Убить Гиппократа - страница 2



Официант вновь по привычке взметнул брови. Он был плохим учеником в колледже.

В ответ я промычал что-то нечленораздельное. Вот! Сработало! Официант сочувственно посмотрел на меня. И даже если он по натуре злобный и у него тайные пороки – на глазах подобрел.

Испытанный способ! Жалость! Вот сейчас жалость к немому. А если бы я имел неосторожность завести с ним диалог? Неизвестно, чем бы еще все закончилось. Нет, мои нервы мне еще пригодятся. А любой диалог хоть капельку нервов, но сжигает.

Официант даже слегка поклонился несчастному немому и удалился в кухню. Даю голову на отсечение, он быстро выполнит заказ. Во-первых, из-за жалости. А во-вторых, из-за того, чтобы я поскорее покинул их заведение, поскольку испытывать жалость никто не желает. Вызывающих жалость нигде не любят. И свои нервы жалеют все…

Но зачем я мысленно поклялся своей головой? Она и так еле держится. Нет, нужно быть осторожнее. Как нельзя разбрасываться словами, так и мыслями. Вот-вот, мыслями. Хотя они неизбежны. Хотя они неизбежно забивают голову. И голова тяжелеет, словно в нее забили тысячу гвоздей. Но нет, это не гвозди, это просто мысли.

Я потер виски, из которых торчала тысяча гвоздей. Но не поранил пальцы. Господи! И страшно, и нет! Как-то нет страха, когда за спиной смерть. И когда он исчезает? Если реально чувствуешь смерть. Если уже знаешь. Я знаю уже наверняка как врач, что люди, обреченные и знающие о своем обречении, не испытывали такого страха, как здоровые и счастливые. Они думали о другом. Это не страх. Это какое-то… Какое-то уже другое, что ли, измерение. Или уже понимание, ну, хотя бы начало понимания жизни и ее конца. И, скорее, желание высказаться. А может, и наоборот. И просто подумать, как помочь близким, чтобы им стало легче. Я не знаю…


Близкие… Были ли они у меня? Конечно, ну, конечно же, были. И я, наверное, до конца не понимал, что теряю, когда они уходили. Ведь кроме близких никто нам помочь не может. И мне уже никто не может помочь…

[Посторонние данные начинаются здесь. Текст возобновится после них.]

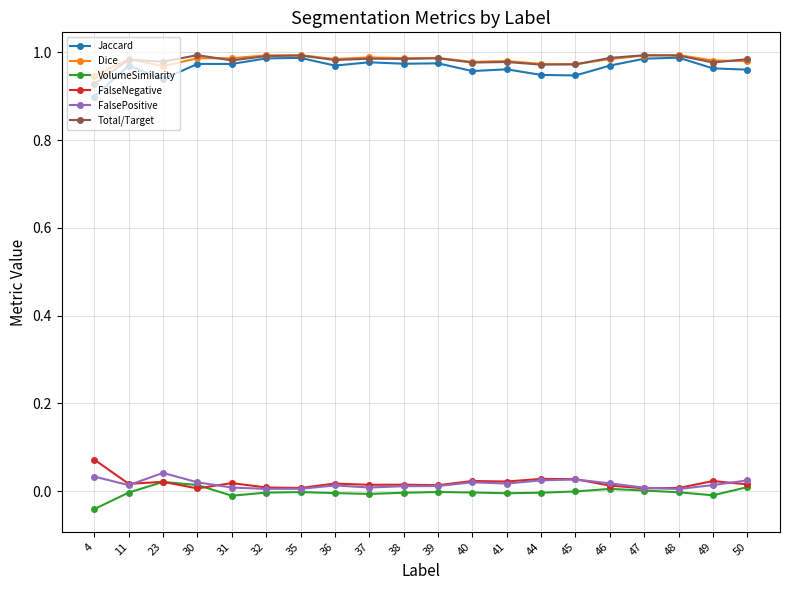

Which label corresponds to the smallest value in the chart?

4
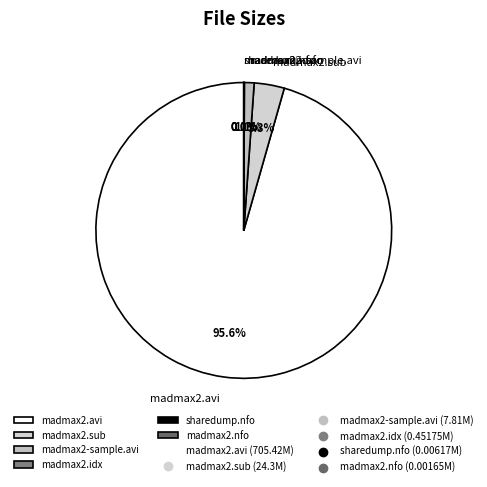

Which slice is the largest?

madmax2.avi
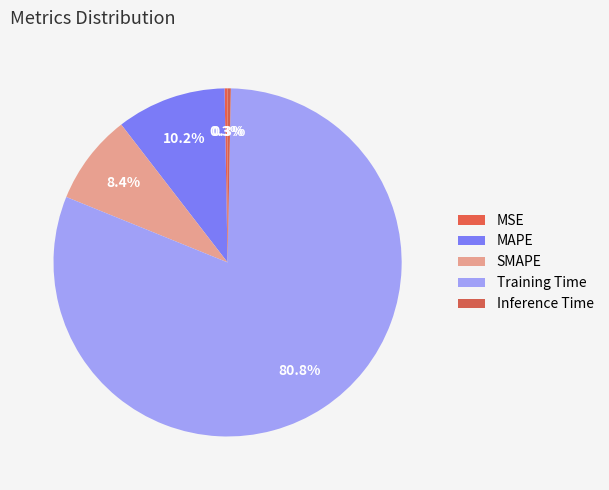

Which slice is the smallest?

MSE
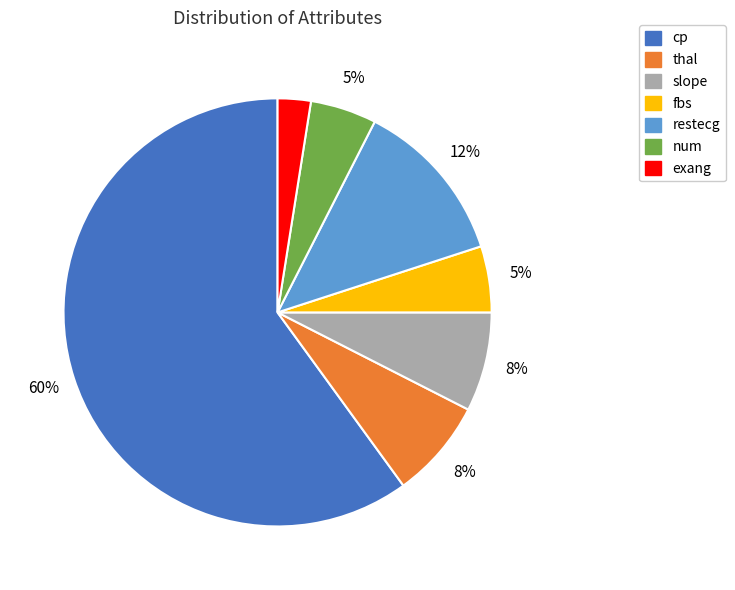

Which slice is the largest?

cp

Вот отец… Он словно предчувствовал смерть. Хотя был не из тех, кто скажет – предчувствую. Он был настолько реален, настолько правилен, что ли, настолько правдив… Он не понимал, что за правдой всегда стоит что-то большее. И слава богу! Помню, он что-то захотел подарить мне на память. Зачем? Ведь он был не настолько стар, чтобы на память. Но он захотел. Отвергая все предчувствия. Предчувствия просто за него внесла жизнь.

– Гера, самое лучшее – это… Я не знаю, что самое лучшее… Что самое лучшее, что я могу тебе подарить, сынок…

Так он тогда сказал. Он не знал.

Сынок. Он всегда называл меня сынком при всей его сдержанности и замкнутости. Это меня убивало и это меня возрождало…

Что подарить? Я знал. У меня не было очков. Они просто разбились накануне. И я подумал, это правильный подарок. И сказал ему об этом. Он не обрадовался. Я знаю, почему. Слишком бытово, слишком практично, слишком свежо – очки побились накануне.

Но отец не стал противиться и повел меня в магазин. Странным был мой отец! Он еще не знал, что магазины уже другие, что очки уже другие и цены уже другие, что очки теперь – один из самых дорогих товаров, он тоже не знал, что зрение теперь на вес золота! Что можно обойтись без почки, как врач отец это знал. А очки уже стоили почки. А возможно, и сердца… Отец долго смотрел на ослепительную витрину с ценами. И я увидел, как он съежился и поник. Я помню это мгновение. Поник. Он просто поник. А я почему-то взбодрился и объяснил, что очки теперь дорого стоят, что папа не понимает в ценах и я все куплю себе сам. Домой мы шли молча. Два глухонемых.